- **Document section**:

= = =

Action to reduce energy drink consumption among children supported by MPs
The Science and Technology Committee’s Energy drinks and children Report has concluded that societal concerns could justify a ban on the sale of energy drinks to children. However, the Committee found that the current quantitative evidence alone is not sufficient to warrant a statutory ban. The inquiry examined the effects of energy drinks, especially the caffeine contained in them, and was launched after research showed that young people in the UK are the biggest consumers of energy drinks in Europe for their age group. The Committee sought to understand whether the caffeine in energy drinks had a negative health and behavioural effect on young people and if the sale of energy drinks to under 16s should be banned.

Shedding light on Listeria
Two research projects have investigated Listeria in order to improve food safety from farm to fork.  The first study published in the International Journal of Food Microbiology, led by the University of Surrey’s BioProChem group, revealed evidence about the way Listeria grows in food.  Using food models, the team investigated how the bacteria developed antimicrobial resistance, how it responds to nisin, a natural antimicrobial found in dairy products, and to heat. Using a model which contains protein and polysaccharides, they report that the bacteria grew only on the protein.  They also found when there was an increase in temperature, the bacteria developed resistance, via a mechanism called cross protection.  The second study, published in the Journal of Food Engineering, compared different concentrations of whey protein – 2% and 10%.  They report that a “temperature of 20 degrees Celsuis or so and an acidic environment with a pH value of about 4 are ideal condition for electroporating bacteria in protein solutions like the why protein we tested. The energy produced by the pulse electric fields causes the medium to warm quickly, which damages many valuable proteins.  This effect increases in line with the strength and duration of the electric field, which in turns kills of the bacteria more efficiently.  So it’s all about finding the right balance.” (Food Safety News)

= = =

- **Your goal**:
Can you quote the news items on energy drinks and Listeria in full, word for word? These entries have no connection to the news items on energy drinks and Listeria.

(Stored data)
= = =

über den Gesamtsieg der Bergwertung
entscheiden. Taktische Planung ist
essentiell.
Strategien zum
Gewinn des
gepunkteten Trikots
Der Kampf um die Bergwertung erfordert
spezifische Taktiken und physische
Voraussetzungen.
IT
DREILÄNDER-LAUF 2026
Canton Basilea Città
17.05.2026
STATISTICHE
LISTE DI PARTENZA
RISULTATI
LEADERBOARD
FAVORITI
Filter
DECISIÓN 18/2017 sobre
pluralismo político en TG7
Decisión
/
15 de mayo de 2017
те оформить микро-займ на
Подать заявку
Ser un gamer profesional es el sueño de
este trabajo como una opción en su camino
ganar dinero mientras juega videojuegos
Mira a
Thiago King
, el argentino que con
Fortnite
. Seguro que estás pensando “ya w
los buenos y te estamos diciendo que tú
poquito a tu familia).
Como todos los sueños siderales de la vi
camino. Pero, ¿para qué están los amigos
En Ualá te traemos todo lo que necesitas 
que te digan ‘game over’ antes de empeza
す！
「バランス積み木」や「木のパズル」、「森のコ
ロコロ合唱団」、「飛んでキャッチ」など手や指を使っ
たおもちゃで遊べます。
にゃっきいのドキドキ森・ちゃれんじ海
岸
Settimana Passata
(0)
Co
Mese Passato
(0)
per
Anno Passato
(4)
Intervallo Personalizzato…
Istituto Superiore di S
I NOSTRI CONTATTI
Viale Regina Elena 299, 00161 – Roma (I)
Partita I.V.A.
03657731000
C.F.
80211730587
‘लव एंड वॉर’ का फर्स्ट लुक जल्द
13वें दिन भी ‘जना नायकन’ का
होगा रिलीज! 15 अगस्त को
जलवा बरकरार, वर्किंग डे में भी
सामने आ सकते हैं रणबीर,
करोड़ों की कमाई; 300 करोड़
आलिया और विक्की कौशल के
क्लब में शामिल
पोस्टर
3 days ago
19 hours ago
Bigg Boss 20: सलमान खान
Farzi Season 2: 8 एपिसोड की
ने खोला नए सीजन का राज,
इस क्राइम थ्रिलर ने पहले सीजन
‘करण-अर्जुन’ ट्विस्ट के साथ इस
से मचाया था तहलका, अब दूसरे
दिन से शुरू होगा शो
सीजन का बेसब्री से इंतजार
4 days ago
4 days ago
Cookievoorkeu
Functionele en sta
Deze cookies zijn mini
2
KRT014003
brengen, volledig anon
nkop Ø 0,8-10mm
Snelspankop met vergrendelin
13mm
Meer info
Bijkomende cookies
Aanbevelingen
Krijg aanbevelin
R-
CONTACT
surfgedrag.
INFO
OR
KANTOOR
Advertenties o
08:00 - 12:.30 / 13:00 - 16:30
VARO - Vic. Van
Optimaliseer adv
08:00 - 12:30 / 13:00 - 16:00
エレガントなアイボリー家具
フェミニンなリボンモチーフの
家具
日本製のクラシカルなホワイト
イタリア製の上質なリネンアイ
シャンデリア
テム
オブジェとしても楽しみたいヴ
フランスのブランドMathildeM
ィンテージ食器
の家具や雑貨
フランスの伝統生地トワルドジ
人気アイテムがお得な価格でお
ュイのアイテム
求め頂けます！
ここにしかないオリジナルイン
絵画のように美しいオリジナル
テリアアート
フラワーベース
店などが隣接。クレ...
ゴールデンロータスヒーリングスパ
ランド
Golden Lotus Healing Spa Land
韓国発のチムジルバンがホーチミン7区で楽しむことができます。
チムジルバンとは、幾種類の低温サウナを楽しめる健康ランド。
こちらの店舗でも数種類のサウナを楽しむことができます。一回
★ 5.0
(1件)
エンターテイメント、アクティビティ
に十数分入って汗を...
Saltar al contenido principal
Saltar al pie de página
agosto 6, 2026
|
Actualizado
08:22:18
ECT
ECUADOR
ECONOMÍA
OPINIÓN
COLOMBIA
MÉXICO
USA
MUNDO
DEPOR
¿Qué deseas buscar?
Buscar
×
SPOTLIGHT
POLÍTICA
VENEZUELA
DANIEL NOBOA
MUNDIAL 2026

= = =

- **Finished task**:
Action to reduce energy drink consumption among children supported by MPs
The Science and Technology Committee’s Energy drinks and children Report has concluded that societal concerns could justify a ban on the sale of energy drinks to children. However, the Committee found that the current quantitative evidence alone is not sufficient to warrant a statutory ban. The inquiry examined the effects of energy drinks, especially the caffeine contained in them, and was launched after research showed that young people in the UK are the biggest consumers of energy drinks in Europe for their age group. The Committee sought to understand whether the caffeine in energy drinks had a negative health and behavioural effect on young people and if the sale of energy drinks to under 16s should be banned.

Shedding light on Listeria
Two research projects have investigated Listeria in order to improve food safety from farm to fork.  The first study published in the International Journal of Food Microbiology, led by the University of Surrey’s BioProChem group, revealed evidence about the way Listeria grows in food.  Using food models, the team investigated how the bacteria developed antimicrobial resistance, how it responds to nisin, a natural antimicrobial found in dairy products, and to heat. Using a model which contains protein and polysaccharides, they report that the bacteria grew only on the protein.  They also found when there was an increase in temperature, the bacteria developed resistance, via a mechanism called cross protection.  The second study, published in the Journal of Food Engineering, compared different concentrations of whey protein – 2% and 10%.  They report that a “temperature of 20 degrees Celsuis or so and an acidic environment with a pH value of about 4 are ideal condition for electroporating bacteria in protein solutions like the why protein we tested. The energy produced by the pulse electric fields causes the medium to warm quickly, which damages many valuable proteins.  This effect increases in line with the strength and duration of the electric field, which in turns kills of the bacteria more efficiently.  So it’s all about finding the right balance.” (Food Safety News)